Imagine if doctors could one day diagnose throat cancer, Alzheimer’s disease, depression or any other illness based on a patient’s voice. To make this a reality, Washington University School of Medicine in St. Louis is joining the National Institutes of Health (NIH) Bridge2AI program, an estimated $130 million initiative aimed at transforming the use of artificial intelligence (AI ) in biomedical and behavioral science .
One of the first projects involves building a database of different human voices and using the tools of AI and machine learning to train computers to recognize diseases based on characteristics of the human voice. This effort – dubbed Voice as a Biomarker of Health – will bring together researchers from 12 institutions across North America, including Washington University, to build the database, which is ethically sourced and also protects patient privacy.
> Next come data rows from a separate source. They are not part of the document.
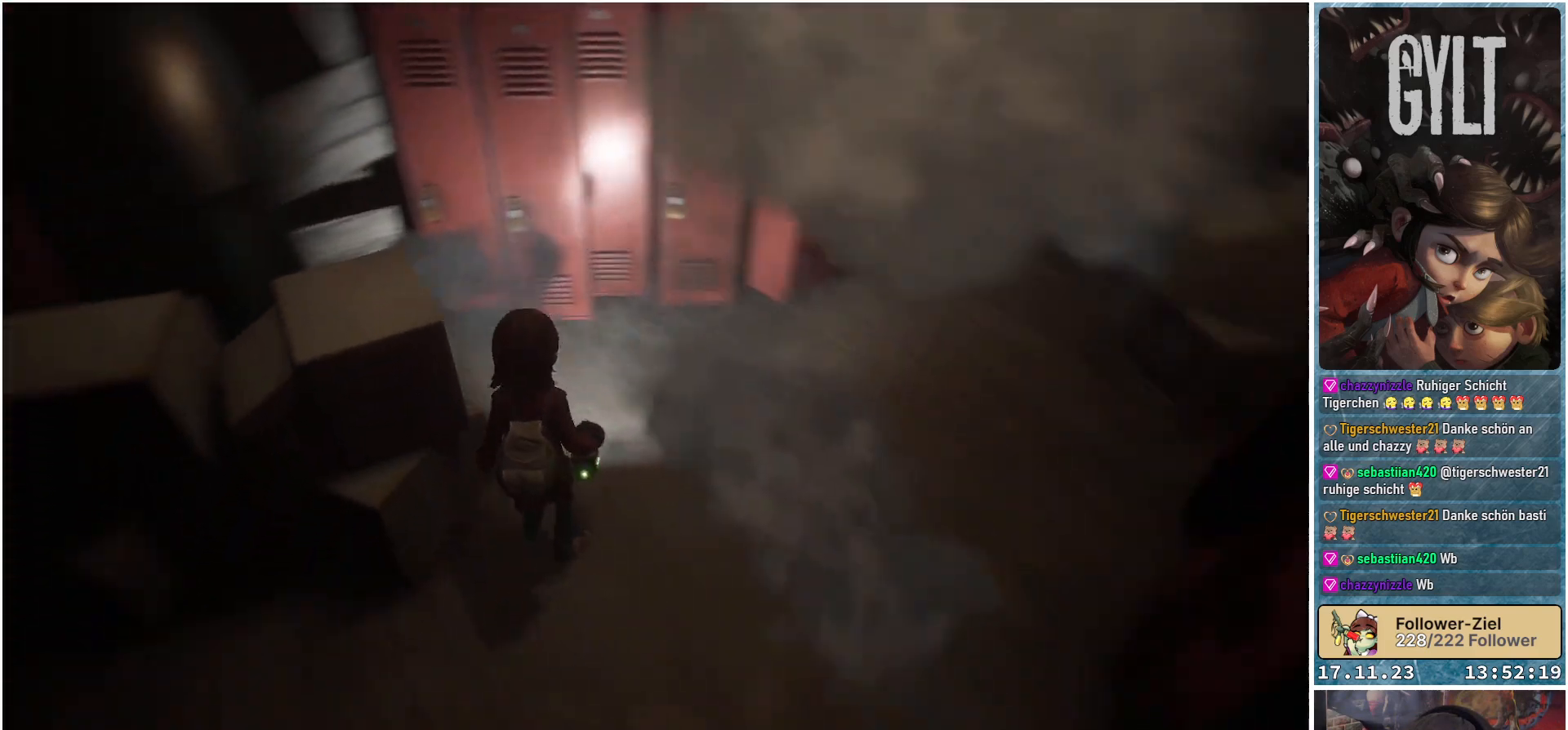
{"buttons": [], "left_stick": "center", "right_stick": "center", "events": [[117, "right_stick", "center"]]}
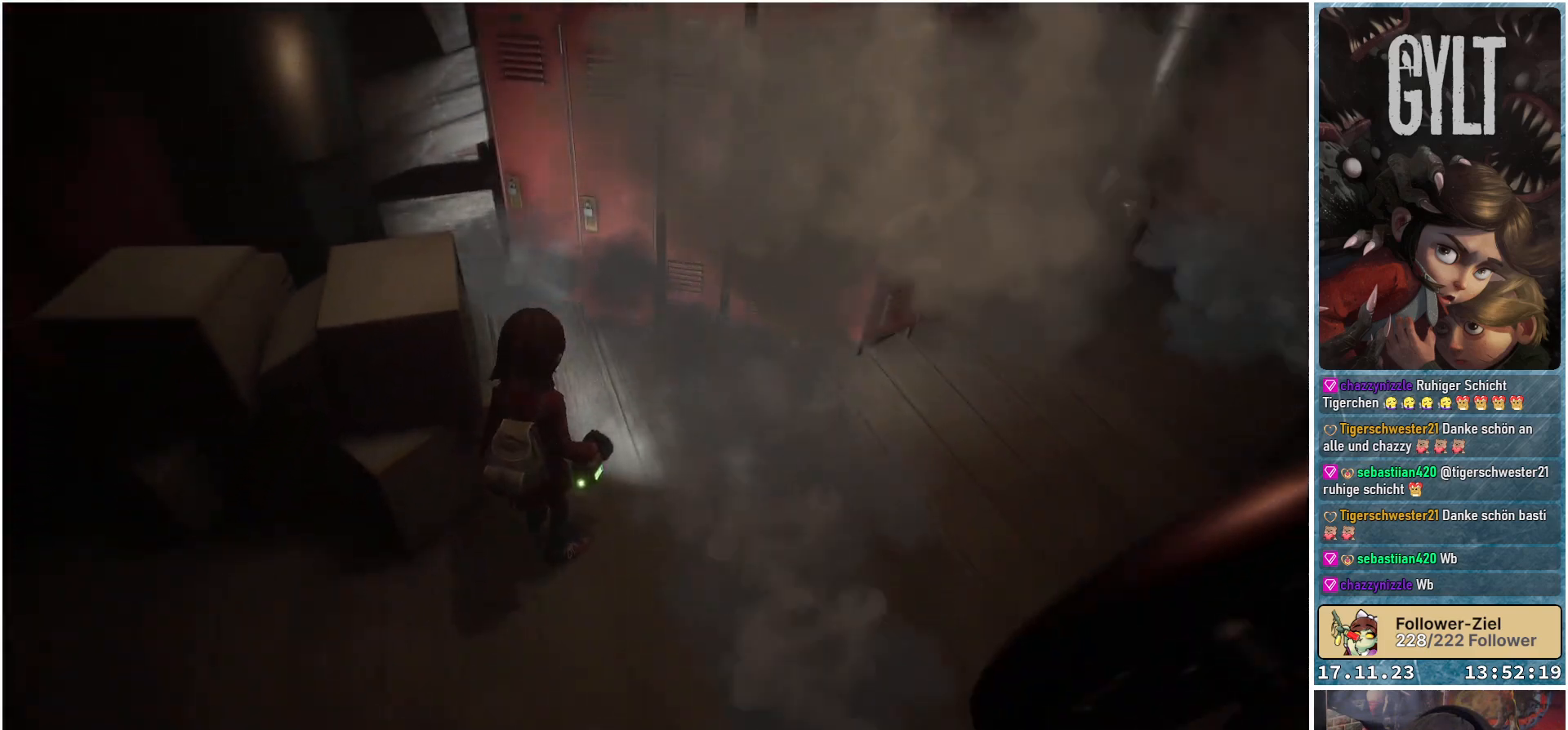
{"buttons": [], "left_stick": "center", "right_stick": "right", "events": [[133, "right_stick", "right"]]}
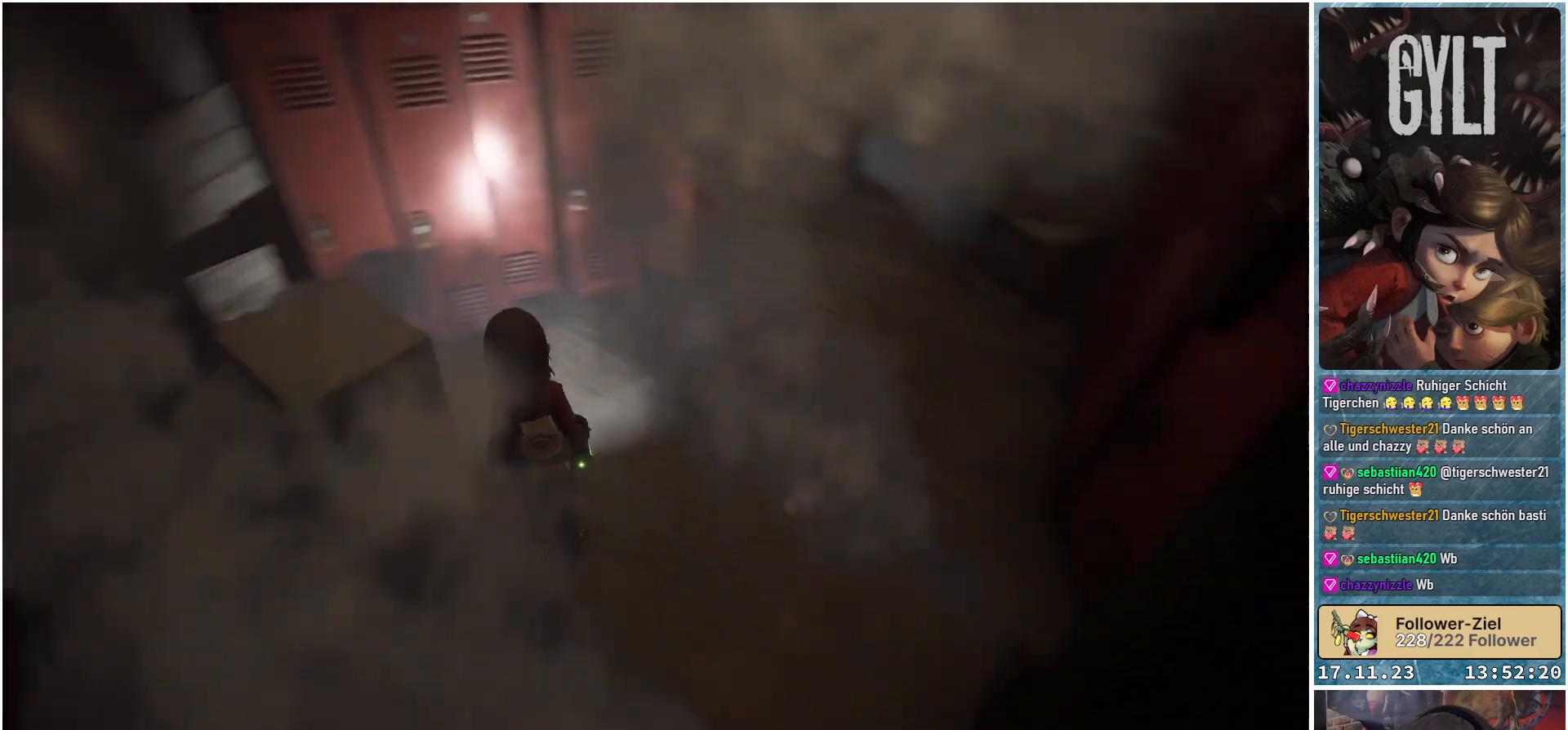
{"buttons": [], "left_stick": "center", "right_stick": "right", "events": [[33, "right_stick", "down-right"], [150, "right_stick", "center"], [350, "right_stick", "right"]]}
“There is evidence that well-designed computer models can predict who has dementia or cancer based on, for example, voice recordings, which would then complement additional diagnostic methods,” said Philip RO Payne, PhD, Janet and Bernard Becker Professor, Chief Data Scientist and Director of the Institute for Computer Science. “We will also spearhead new efforts in training and staff development in the field of AI and its applications in biomedicine. As part of that, this project will help define a whole new way of creating this type of complex dataset and sharing it—in an ethical way that protects privacy—with a wide range of scientists.”
Payne leads the project at Washington University and works with researchers across North America, including at the University of South Florida in Tampa and Weill Cornell Medicine in New York, who are leading the project statewide.
In addition to building this unique data set, Washington University will co-lead a skills and people development core for the national project. The core, co-led with Oregon Health & Science University, will focus on training investigators — including scientists from academia, industry, government, and even citizen scientists — from across the country to access the voice data and use it can use for research purposes. According to Payne, each researcher who wants to learn how to use the dataset is given a customized training plan, with much of the learning delivered in a virtual format and then supported by face-to-face mentoring.
“Often citizen scientists, or people we would include in this category, are patients who themselves have the disease, or specialists in private practice who help patients with specific conditions, e.g. B. People who stutter and the speech therapists who work with them,” Payne said. “We are developing outreach efforts to connect with people in the community to participate in this research and also to help us gather a rich and diverse dataset of human voices. This is critical to building an ethical and representative dataset that eliminates potential bias.”
Based on the existing literature and ongoing research, the research team identified five disease categories where voice changes have been associated with disease and where early detection urgently needs to be improved. The data collected for this project will focus on the following disease categories:
- Voice disorders (larynx cancer, paralysis of the vocal folds, benign lesions of the larynx).
- Neurological and neurodegenerative diseases (Alzheimer’s, Parkinson’s, stroke, Amyotrophic Lateral Sclerosis).
- Mood and psychiatric disorders (depression, schizophrenia, bipolar disorder).
- respiratory diseases (pneumonia, Chronic obstructive pulmonary diseaseheart defect).
- Pediatric voice and language disorders (speech and language delays, autism).
Although preliminary work with voice data has been promising, limitations in integrating voice as a biomarker into clinical practice have been linked to small data sets, ethical concerns around data ownership and privacy, bias and lack of diversity in the data. To solve these, the Voice as a Biomarker of Health project is creating a large, high-quality, multi-institutional, and diverse voice database linked to identity-protected and unidentifiable biomarkers from other data such as demographics, medical imaging, and genomics. Federated learning technology — a novel AI framework that allows machine learning models to be trained on data without the data ever leaving its source — is being used by French-American AI biotech startup Owkin across multiple research centers to develop these cross-center Demonstrating AI research can be done while respecting the privacy and security of sensitive voice data.
“Using speech to diagnose disease becomes particularly interesting when you think about the proliferation of virtual care and telemedicine during the pandemic,” Payne said. “Doctors have become more accustomed to seeing people from a distance, even though they cannot physically examine patients. But what if there is an AI algorithm during a virtual visit that can use the patient’s voice to recognize high blood pressure, for example. We’re not there yet, but this could potentially make future telemedicine more useful, with higher quality, better safety, and improved health outcomes, especially for people living far from healthcare providers.”
Supported by AI experts, bioethicists and social scientists, the project aims to transform the fundamental understanding of diseases and introduce a new method for diagnosis and treatment of diseases into the clinical setting. Because human voice recordings are inexpensive, easy to store, and readily available, diagnosing diseases by voice using AI could be a transformative step in precision medicine and healthcare accessibility, Payne added.